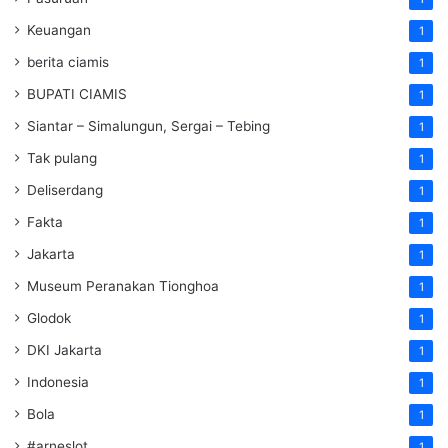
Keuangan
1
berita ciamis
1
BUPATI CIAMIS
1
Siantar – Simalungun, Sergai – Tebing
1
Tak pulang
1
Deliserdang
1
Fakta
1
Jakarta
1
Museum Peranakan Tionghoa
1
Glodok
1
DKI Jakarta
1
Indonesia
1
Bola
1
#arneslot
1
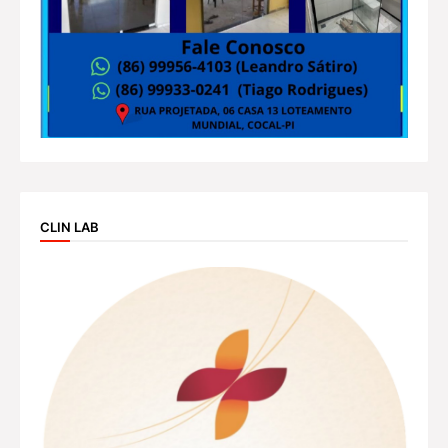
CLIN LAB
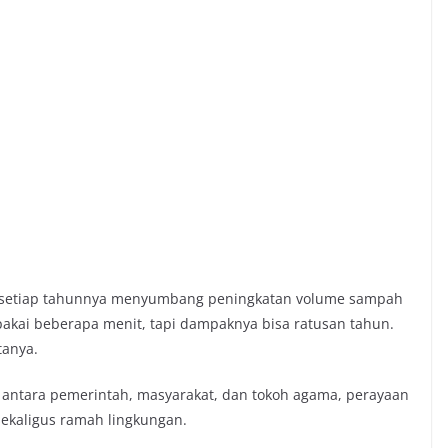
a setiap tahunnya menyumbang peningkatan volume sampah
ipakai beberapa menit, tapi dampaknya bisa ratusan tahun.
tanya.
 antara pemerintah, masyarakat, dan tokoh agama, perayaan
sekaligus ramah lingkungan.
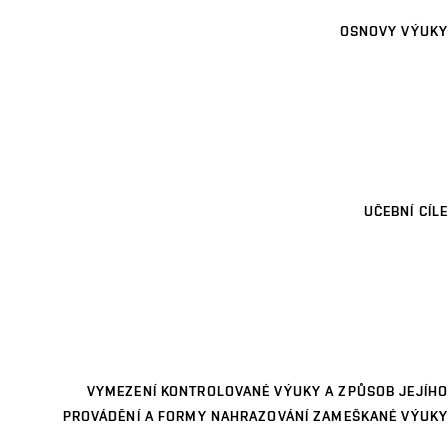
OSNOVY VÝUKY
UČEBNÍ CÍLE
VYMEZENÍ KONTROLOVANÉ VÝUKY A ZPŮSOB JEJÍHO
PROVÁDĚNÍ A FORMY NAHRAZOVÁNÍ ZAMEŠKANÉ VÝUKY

________________

▶ **Prompt**
Please find every line in the entries above that contains the string "VÝUKY" and copy each of those lines. Upper and lower case must match.

▶ **Written answer**
OSNOVY VÝUKY
VYMEZENÍ KONTROLOVANÉ VÝUKY A ZPŮSOB JEJÍHO
PROVÁDĚNÍ A FORMY NAHRAZOVÁNÍ ZAMEŠKANÉ VÝUKY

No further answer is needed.